The anisotropic conduction velocity in cardiac tissues, crucial for ensuring synchronized muscular contractions and overall cardiac health, is highly dependent on the orientation of individual myocytes. Similarly, for abiotic conducting materials, the ordering of charge-transporting domains dictate the conduction efficiency of the resulting material. In this study, we present a photocurrent-generating cardiac biointerface that investigates the sensitivity of cardiomyocytes to geometrically comply with biomacromolecular cues differentially assembled on a conductive nanogrooved substrate. Specifically, we develop photoconductive substrates with surface-templated 1D nanostructures of peptide-quaterthiophene (4T)-peptide units on nanoimprinted polyalkylthiophene substrates, which can further induce cardiomyocyte alignment.

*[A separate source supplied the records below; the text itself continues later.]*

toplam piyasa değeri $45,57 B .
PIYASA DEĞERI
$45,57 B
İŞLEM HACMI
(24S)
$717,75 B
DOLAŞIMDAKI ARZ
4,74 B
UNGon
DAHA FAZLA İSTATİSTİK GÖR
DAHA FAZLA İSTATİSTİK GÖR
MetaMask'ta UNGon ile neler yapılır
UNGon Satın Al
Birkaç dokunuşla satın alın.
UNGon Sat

Using this patterned biointerface, smaller monomers were observed to achieve a high degree of assembly order on the polymeric templates and served as a more efficient driver of cardiac anisotropy than merely presenting patterned bioadhesive cues on a nanotopographic surface. These results unravel insights on how cardiomyocytes perceive the dimensionality, local molecular order, and other surface cues from their immediate environment. Overall, our work offers a cardiac patterning platform that could be photoexcited and presents the possibility of light-based cardiac stimulation of non-genetically modified cells, where conduction directionality of the biotic and abiotic components can be hierarchically controlled from the molecular- to tissue-level.